Faith as Imagination
 
The material included in Chapter Three of the text was based on three assumptions about the nature of faith:
 
·         Faith is a dynamic process (i.e. the process of “faithing” can change over the course of time) arising out of our experiences of interaction with the diverse persons, institutions, events, and relationships that make up the “stuff” of our lives.
 
 
·         Faith as an imaginative process is awakened and shaped by these interactions and by the images, symbols, rituals, and conceptual representations, offered with conviction, in the language and common life of those with whom we learn and grow.
 
 
·         Faith is an active mode of knowing, of composing a felt sense or image of the condition of our lives taken as a whole.
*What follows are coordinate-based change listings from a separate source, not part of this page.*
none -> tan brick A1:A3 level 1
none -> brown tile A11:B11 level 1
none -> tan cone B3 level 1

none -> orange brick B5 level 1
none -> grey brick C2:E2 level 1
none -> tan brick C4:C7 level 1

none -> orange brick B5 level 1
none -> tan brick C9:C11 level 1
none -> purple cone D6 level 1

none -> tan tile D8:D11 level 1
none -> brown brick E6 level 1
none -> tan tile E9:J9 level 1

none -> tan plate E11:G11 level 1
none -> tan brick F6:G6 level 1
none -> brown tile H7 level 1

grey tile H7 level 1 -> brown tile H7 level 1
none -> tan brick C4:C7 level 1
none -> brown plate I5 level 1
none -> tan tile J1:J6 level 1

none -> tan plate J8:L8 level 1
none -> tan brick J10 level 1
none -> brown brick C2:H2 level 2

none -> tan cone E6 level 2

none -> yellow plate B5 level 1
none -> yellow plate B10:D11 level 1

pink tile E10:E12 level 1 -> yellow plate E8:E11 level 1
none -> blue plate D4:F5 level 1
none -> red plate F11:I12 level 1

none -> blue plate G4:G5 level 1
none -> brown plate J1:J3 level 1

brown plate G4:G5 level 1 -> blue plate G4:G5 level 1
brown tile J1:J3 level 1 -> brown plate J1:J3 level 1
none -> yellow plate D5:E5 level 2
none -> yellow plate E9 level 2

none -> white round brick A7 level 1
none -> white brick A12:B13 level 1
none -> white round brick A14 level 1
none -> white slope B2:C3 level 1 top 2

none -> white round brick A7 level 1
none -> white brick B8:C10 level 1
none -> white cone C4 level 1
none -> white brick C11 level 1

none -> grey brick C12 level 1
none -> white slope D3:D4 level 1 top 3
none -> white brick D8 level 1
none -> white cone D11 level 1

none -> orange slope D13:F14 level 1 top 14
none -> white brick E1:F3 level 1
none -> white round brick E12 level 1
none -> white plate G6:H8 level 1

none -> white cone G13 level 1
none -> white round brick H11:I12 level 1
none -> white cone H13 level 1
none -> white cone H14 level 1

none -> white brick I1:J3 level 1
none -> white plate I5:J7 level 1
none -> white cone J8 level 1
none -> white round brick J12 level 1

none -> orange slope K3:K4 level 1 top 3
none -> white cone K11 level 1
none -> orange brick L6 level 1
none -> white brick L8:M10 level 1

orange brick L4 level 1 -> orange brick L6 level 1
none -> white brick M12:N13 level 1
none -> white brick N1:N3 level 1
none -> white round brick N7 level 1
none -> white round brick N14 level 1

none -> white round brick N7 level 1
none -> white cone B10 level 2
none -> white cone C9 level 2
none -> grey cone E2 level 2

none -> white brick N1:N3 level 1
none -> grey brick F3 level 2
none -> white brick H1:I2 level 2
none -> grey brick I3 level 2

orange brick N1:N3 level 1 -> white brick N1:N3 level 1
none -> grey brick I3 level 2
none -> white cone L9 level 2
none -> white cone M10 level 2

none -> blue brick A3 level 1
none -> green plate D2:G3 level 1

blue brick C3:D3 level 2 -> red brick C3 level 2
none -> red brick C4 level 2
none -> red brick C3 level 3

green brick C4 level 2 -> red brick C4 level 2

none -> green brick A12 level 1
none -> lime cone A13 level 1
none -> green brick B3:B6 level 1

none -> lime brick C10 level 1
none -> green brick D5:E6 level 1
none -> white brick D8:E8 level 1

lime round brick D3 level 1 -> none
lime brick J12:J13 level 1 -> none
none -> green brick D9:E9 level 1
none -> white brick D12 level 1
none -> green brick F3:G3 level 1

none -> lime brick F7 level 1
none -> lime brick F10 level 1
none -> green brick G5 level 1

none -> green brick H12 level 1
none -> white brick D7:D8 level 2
It unifies our lives’ force fields.
 
In preparation for class:
 
·         Be prepared to explain your understanding of each of these statements.
 
·         Address the following questions: “To what extent do you agree or disagree with each statement?”
 
·         Be prepared to give examples of images, symbols, or rituals that awaken or shape your faith.
 
·         Ask any additional questions that you might have about the relationship between faith and imagination.